Environment Psychology

The guide uses evidence from environmental psychology to cite areas of design that support better health and wellbeing of people residing in, working in and visiting prisons. Focusing on planning processes, construction methods, layout, materials, landscape, lighting & atmosphere and accessibility, the guidance was developed in direct consultation with prisoners and staff at the UK’s new prison programme.

While prison design has historically sought to deprive incarcerated people of their ‘sense of self’ recent findings suggest that supporting a strong and positive sense of identity is critical to the rehabilitative function of these spaces. Especially for those serving short sentences or nearing the end of longer terms, incarceration environments fostering a sense of normality, autonomy, positive growth and constructive social interactions are key to successful re-integration in society.

Recent studies have found significant wellbeing benefits from varying the light spectrum throughout the day in hospitals. Dynamic and diffused light, from both natural and artificial sources, positively impacts circadian system and is linked to increased visual comfort. Beyond optimising natural light resources, wellbeing can be enhanced through refining the intensity, quality, direction, variability and control of light sources. Simple arrangements such as providing task lighting in work spaces and curtains in living spaces enables control of lighting conditions, with great wellbeing benefits for workers and residents.

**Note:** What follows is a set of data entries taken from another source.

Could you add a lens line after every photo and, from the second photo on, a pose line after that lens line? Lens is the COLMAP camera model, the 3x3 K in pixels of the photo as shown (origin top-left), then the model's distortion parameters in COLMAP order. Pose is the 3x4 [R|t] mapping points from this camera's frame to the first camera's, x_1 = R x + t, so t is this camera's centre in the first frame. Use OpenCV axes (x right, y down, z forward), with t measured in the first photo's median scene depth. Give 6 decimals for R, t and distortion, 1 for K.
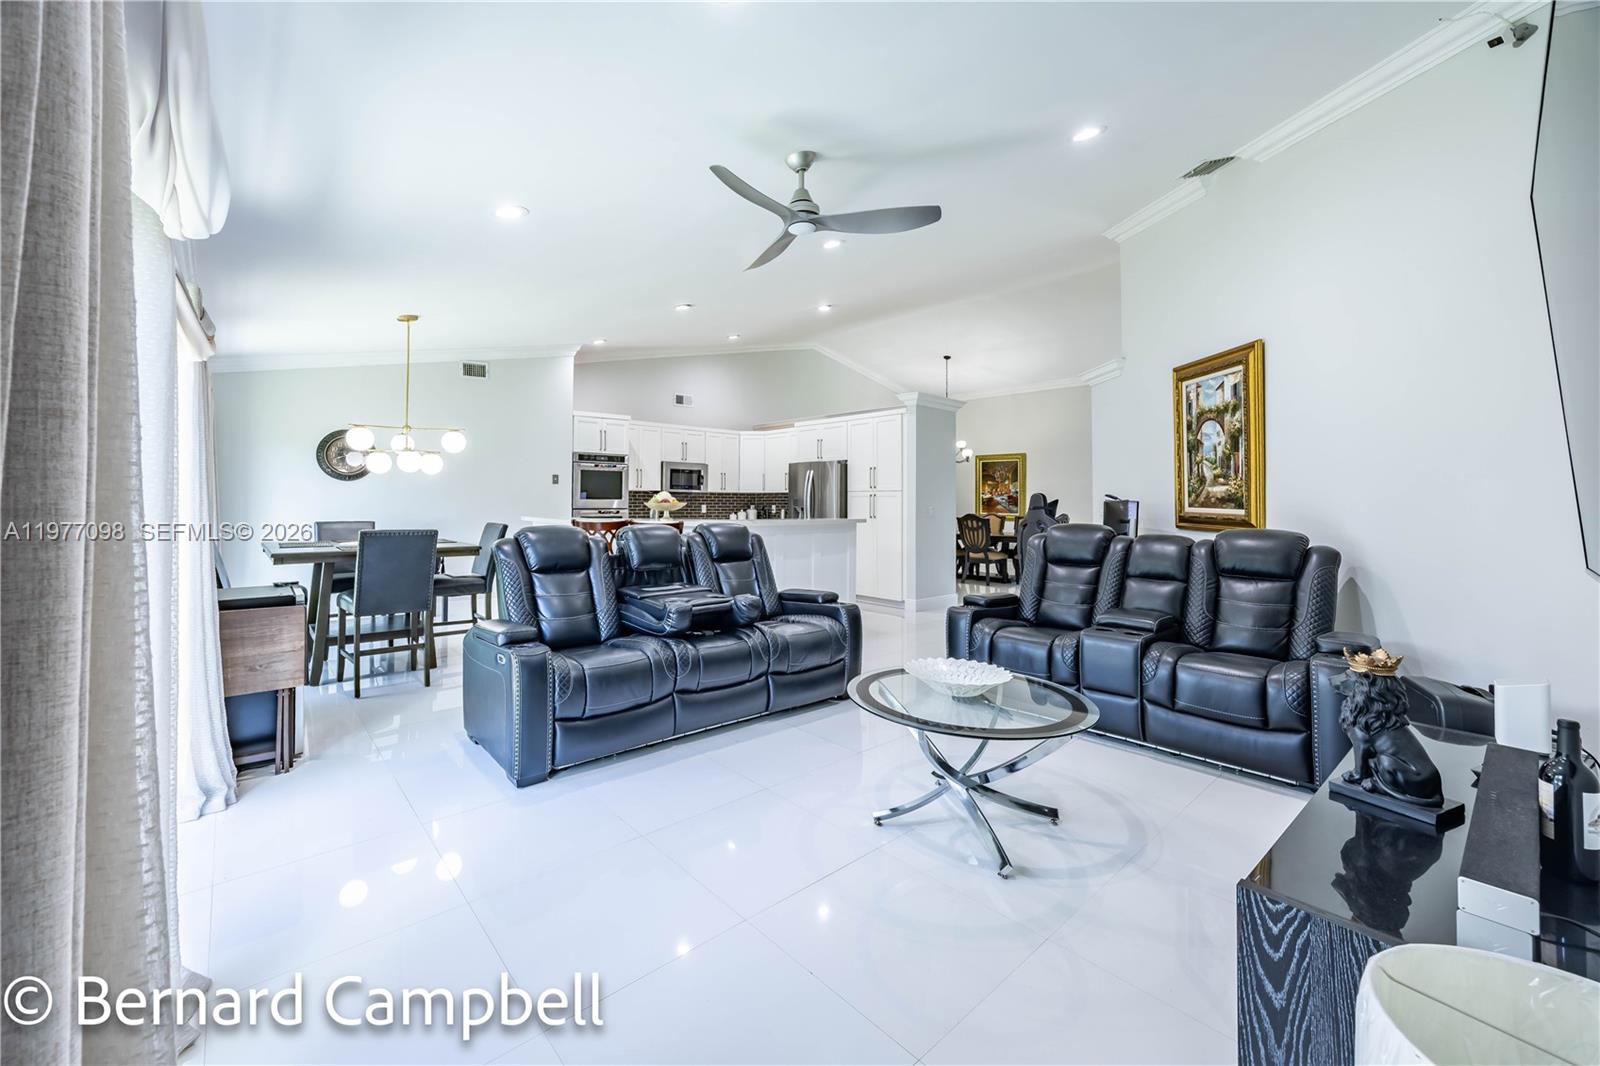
lens RADIAL K [[650.1, 0, 801.7], [0, 650.1, 521.4], [0, 0, 1]] dist [-0.000411, -0.000048]
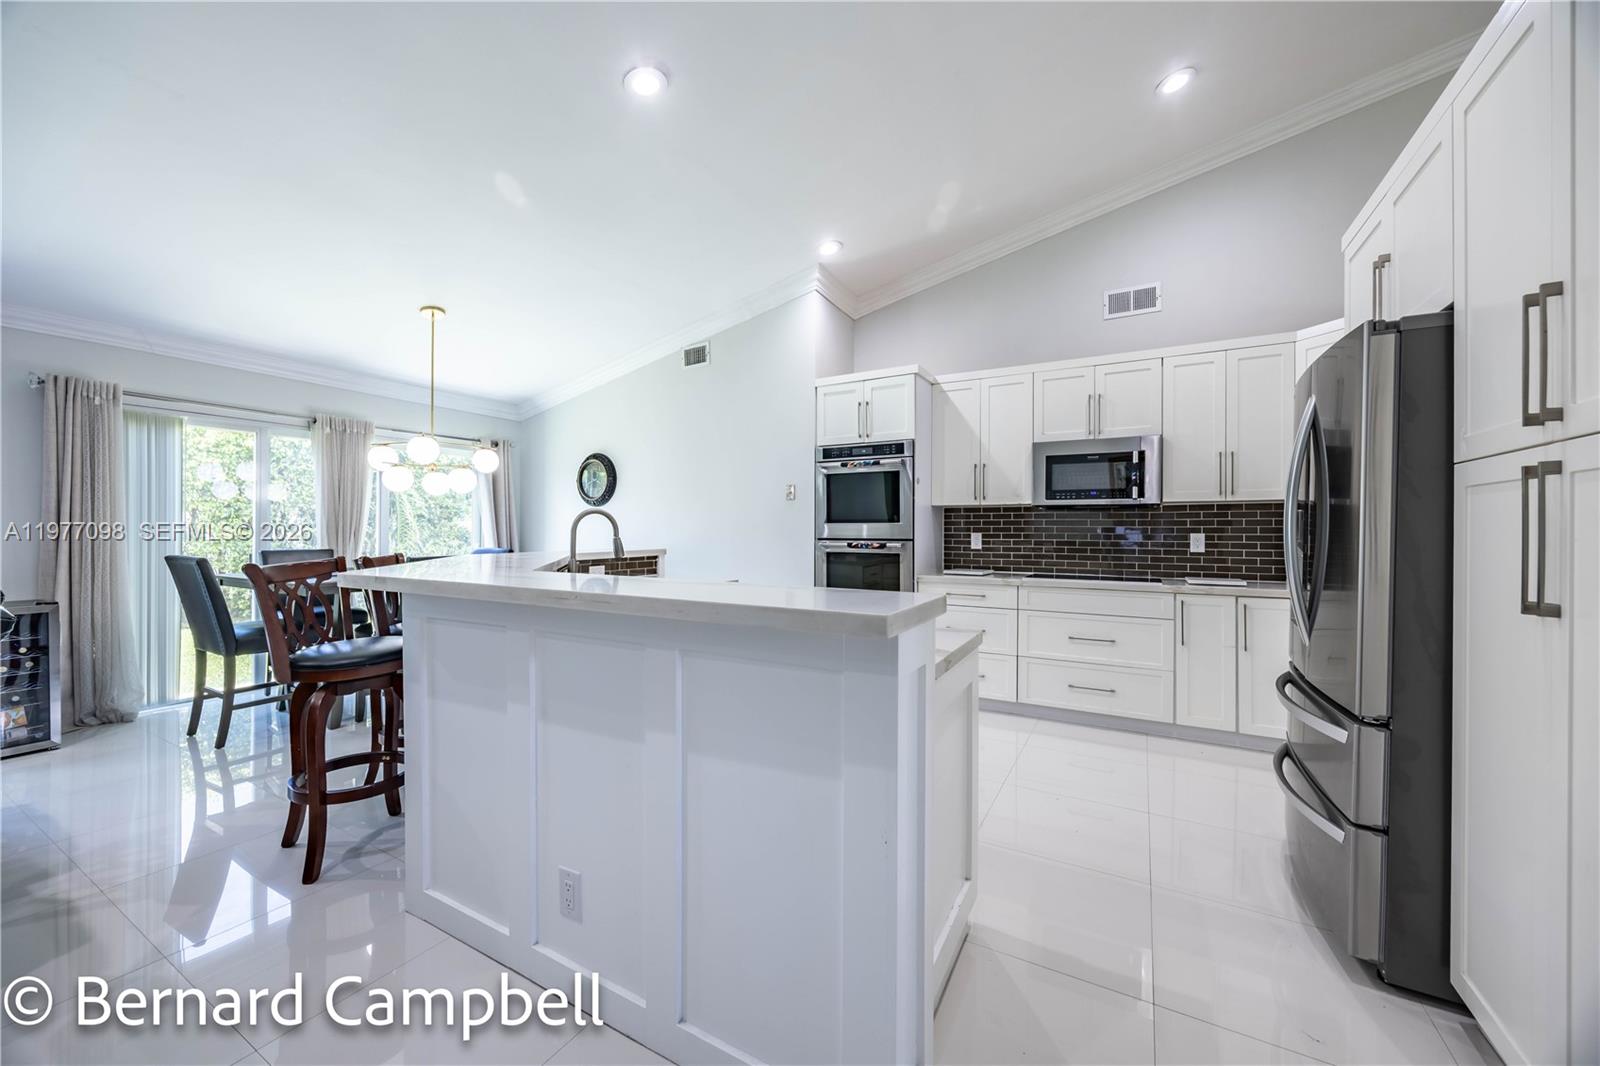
lens RADIAL K [[622.0, 0, 791.4], [0, 622.0, 535.3], [0, 0, 1]] dist [0.000180, -0.000348]
pose [[0.273511, 0.003791, -0.961861, 0.202916], [-0.026855, 0.999633, -0.003697, -0.019530], [0.961494, 0.026842, 0.273513, 0.800666]]
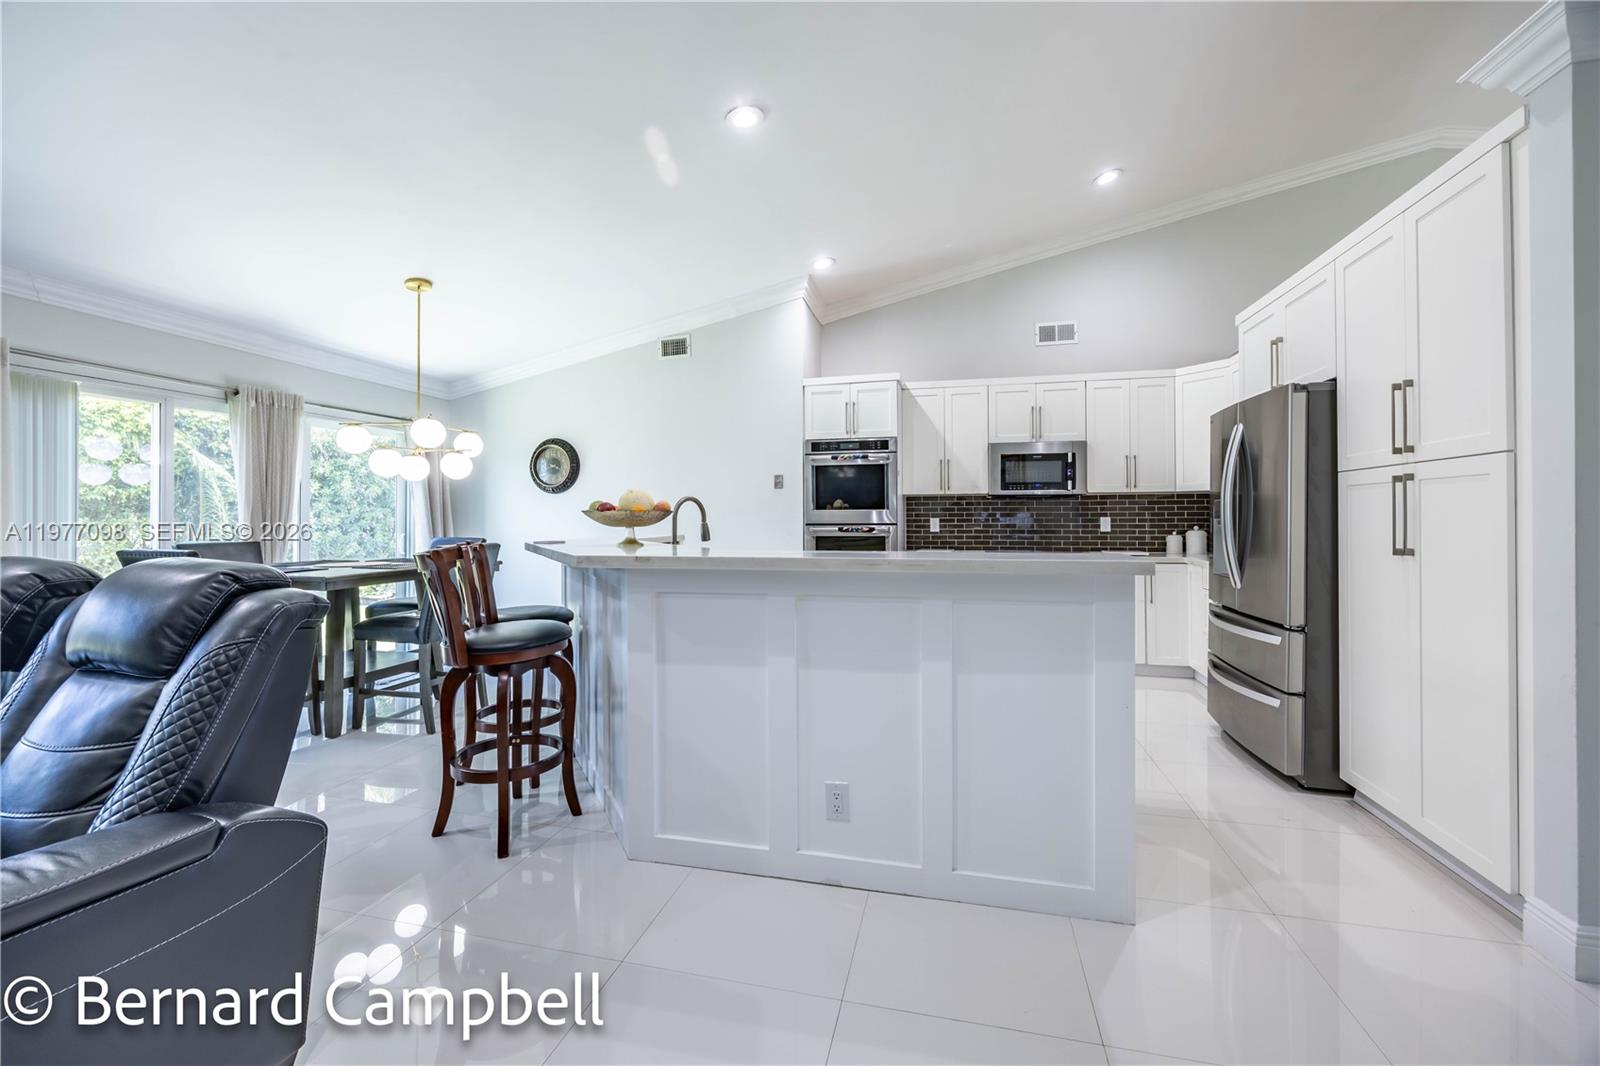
lens RADIAL K [[650.1, 0, 801.7], [0, 650.1, 521.4], [0, 0, 1]] dist [-0.000411, -0.000048]
pose [[0.548114, -0.004593, -0.836391, 0.205146], [-0.015217, 0.999765, -0.015462, -0.011890], [0.836265, 0.021203, 0.547915, 0.616664]]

A regime with a responsibility for rehabilitation has to be equipped to motivate and encourage engagement, and then to be able to respond, reward and build on progress when it is being made. The prison service’s renewed focus on rehabilitation culture begins to recognise that for some individual’s lasting behaviour change, requires a level of personal growth of enormous magnitude, and is not a quick fix.

The mix of psychosocial issues, addictions and entrenched behaviours that contribute to recidivism can be only be overcome with constant encouragement, practice and psychological reinforcement over time, in prison and after release. As people pass through the prison system and back into the community, any one institution can never consider itself responsible for the beginning or end of a prisoner’s rehabilitative journey. A rehabilitation culture or ‘whole prison’ approach has been described as the institutional values, work practices, skill and behaviours needed and emphasises the role that networks and relationships have to play in supporting prisoners journey to active citizenship and desistance from crime. The contention here is that the design of the building has a role to play in the implementation of that culture.

According to Matter, lighting in prisons typically consist of direct, undimmable and consistent colour artificial lighting. This can be straining when exposed to for long periods of time, creating stressful environments for all building users. Additionally, consistent, unvaried lighting of spaces reinforces the sense of institutionalisation and monotony.

The solution to this is to introduce diffused, indirect, varied colour temperature lighting, which is generally considered as good design practice across different building types. In areas requiring high lighting levels for undertaking tasks, this should be in addition to, not instead of other sources of light. See LYA’s product solutions.

Industry standards should be applied within prisons, such as the Society of Light and Lighting standards (CIBSE). Modern LED light fittings should be used for energy efficiency and low maintenance. These can provide variable colours and can readily be used to provide task lighting, ambient lighting and wall and ceiling lighting to achieve variation between spaces.